Нет, я соблюдала осторожность. Пока мне с избытком хватало того, что я вижу конверт с печатью и на ней три четкие буквы инициалов. Я выскользнула из комнаты и разыскала ключ от большого дортуара, который на день запирали. Там я подошла к своему бюро и стремительно, боясь, что мадам проберется по лестнице и оттуда будет подсматривать за мной, выдвинула ящик, открыла шкатулку, вынула из нее бумажник и, усладив себя еще одним взглядом на конверт, со смешанным чувством благоговейного страха, стыда и восторга прижалась губами к печати. Потом я завернула неиспробованное, но зато чистое и неоскверненное сокровище в папиросную бумагу, вложила его в бумажник, закрыла шкатулку и ящик, заперла на ключ дортуар и вернулась в класс. Мне казалось, что волшебные сказки и дары фей стали явью. Какое поразительное и сладостное безумие! А ведь я еще не прочла письмо — источник моего восторга, даже не ведала, сколько в нем строк.

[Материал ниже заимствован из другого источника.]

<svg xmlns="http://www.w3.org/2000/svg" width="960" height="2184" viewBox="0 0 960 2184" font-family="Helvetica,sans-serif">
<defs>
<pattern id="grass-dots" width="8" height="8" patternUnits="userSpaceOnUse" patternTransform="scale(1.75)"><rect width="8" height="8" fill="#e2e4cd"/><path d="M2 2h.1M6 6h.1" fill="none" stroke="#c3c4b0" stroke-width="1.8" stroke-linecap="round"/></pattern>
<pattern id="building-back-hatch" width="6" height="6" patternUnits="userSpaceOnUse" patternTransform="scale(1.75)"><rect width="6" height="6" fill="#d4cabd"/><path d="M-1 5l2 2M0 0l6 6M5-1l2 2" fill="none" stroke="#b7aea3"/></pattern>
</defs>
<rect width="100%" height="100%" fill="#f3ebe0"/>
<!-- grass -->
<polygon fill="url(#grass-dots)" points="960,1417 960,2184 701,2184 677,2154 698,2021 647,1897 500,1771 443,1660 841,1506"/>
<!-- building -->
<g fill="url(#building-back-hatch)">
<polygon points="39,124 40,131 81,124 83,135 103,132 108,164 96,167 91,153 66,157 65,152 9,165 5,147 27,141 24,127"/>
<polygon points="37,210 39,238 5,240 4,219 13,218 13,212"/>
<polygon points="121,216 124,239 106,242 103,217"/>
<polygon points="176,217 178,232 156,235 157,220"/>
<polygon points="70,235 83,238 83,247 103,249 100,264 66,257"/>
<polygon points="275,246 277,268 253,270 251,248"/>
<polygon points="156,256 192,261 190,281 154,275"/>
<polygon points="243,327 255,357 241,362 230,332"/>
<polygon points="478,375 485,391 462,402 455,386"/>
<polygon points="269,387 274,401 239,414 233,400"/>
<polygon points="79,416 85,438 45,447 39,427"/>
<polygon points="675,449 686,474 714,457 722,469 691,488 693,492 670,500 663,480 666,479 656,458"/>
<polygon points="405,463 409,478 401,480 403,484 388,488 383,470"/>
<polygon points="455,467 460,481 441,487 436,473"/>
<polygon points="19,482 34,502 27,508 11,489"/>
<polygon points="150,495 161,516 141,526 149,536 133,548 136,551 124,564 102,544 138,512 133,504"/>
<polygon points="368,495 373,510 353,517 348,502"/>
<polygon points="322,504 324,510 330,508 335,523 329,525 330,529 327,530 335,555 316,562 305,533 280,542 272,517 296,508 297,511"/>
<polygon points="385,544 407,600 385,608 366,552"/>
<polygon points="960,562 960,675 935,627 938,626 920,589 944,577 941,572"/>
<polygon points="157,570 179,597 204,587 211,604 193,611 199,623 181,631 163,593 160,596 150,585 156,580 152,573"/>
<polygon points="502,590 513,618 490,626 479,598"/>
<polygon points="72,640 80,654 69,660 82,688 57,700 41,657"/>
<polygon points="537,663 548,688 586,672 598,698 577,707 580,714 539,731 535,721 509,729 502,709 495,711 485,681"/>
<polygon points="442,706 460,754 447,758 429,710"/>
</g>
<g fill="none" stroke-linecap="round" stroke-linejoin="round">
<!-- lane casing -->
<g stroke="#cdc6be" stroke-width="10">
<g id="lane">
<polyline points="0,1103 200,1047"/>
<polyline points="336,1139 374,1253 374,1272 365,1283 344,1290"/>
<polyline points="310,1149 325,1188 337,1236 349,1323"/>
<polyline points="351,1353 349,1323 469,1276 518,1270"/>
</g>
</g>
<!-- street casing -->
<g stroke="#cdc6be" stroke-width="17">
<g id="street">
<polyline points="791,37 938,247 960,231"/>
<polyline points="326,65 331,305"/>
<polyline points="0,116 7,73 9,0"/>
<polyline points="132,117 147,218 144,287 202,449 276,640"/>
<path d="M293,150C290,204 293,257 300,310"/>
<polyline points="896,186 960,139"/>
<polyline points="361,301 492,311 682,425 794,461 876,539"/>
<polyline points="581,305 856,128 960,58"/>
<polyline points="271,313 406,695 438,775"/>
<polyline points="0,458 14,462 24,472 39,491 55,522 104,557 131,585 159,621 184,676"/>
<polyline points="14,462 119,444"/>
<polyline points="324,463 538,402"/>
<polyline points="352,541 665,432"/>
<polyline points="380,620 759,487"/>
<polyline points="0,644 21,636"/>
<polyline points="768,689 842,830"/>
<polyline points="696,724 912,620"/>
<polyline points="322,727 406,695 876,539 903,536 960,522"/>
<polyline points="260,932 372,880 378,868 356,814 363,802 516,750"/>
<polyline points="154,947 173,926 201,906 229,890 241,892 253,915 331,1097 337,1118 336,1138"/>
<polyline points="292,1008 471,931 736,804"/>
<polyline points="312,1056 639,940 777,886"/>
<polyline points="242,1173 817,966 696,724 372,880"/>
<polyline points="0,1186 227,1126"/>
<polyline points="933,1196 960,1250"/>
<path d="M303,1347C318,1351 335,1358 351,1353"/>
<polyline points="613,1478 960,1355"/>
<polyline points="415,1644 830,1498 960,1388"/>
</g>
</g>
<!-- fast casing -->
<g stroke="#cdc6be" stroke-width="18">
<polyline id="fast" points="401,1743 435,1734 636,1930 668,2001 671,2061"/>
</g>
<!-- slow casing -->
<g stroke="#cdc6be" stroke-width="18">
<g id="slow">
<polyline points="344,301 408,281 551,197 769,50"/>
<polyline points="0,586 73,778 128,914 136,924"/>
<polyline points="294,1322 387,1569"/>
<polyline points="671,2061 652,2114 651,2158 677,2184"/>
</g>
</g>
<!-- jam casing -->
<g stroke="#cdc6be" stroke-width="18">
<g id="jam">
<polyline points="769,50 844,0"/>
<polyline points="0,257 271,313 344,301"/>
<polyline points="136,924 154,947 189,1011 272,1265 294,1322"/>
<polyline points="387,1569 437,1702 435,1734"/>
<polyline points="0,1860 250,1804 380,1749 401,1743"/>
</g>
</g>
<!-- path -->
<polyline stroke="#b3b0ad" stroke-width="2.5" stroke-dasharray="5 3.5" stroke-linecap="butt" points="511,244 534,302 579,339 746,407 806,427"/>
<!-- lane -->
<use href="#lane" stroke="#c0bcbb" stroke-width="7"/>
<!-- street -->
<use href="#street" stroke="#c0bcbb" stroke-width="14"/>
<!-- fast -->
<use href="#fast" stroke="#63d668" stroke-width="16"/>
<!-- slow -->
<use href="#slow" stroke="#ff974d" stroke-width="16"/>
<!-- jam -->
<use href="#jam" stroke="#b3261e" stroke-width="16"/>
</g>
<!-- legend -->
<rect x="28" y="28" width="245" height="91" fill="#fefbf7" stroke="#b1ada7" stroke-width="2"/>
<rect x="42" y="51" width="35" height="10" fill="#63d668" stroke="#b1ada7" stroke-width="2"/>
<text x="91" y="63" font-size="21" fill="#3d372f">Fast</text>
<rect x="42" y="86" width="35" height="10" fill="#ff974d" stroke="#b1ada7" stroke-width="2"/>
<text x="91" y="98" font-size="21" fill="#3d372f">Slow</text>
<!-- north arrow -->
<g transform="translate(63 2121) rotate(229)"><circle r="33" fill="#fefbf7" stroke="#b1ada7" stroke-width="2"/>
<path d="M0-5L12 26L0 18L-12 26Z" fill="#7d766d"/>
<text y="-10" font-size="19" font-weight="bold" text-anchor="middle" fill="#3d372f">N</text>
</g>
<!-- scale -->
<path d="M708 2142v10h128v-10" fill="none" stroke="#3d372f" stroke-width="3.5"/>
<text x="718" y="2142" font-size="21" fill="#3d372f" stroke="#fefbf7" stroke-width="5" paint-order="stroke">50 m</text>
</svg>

Я переступила порог классной комнаты и… О ужас!.. Мосье Поль буйствовал как помешанный! Одна из учениц отвечала урок недостаточно внятно и не ублажила его слух и вкус, и вот теперь она и другие девочки рыдали, а он, с багровым от гнева лицом, неистовствовал на кафедре. Лишь только я появилась в комнате, он набросился на меня.
Не я ли наставница этих девиц? А учила ли я их, как надлежит вести себя благородным барышням? Не я ли разрешила, а вернее, в чем он ни минуты не сомневается, посоветовала им давиться собственным — родным! — языком, жевать и мять его зубами, словно из каких-то низких соображений они стыдятся слов, которые произносят? Нет, дело тут не в застенчивости! Он-то знает, что за этим кроется: гадкая лжечувствительность — детище или предтеча всяческого зла. Вместо того чтобы видеть ужимки, гримасы и жеманство, слышать, как жуют и глотают слова благородного языка, терпеть поголовное притворство и отталкивающее упрямство учениц старшего класса, лучше уж подбросить их этим несносным petites-maîtresses,[193] а самому довольствоваться преподаванием азбуки малюткам третьего класса.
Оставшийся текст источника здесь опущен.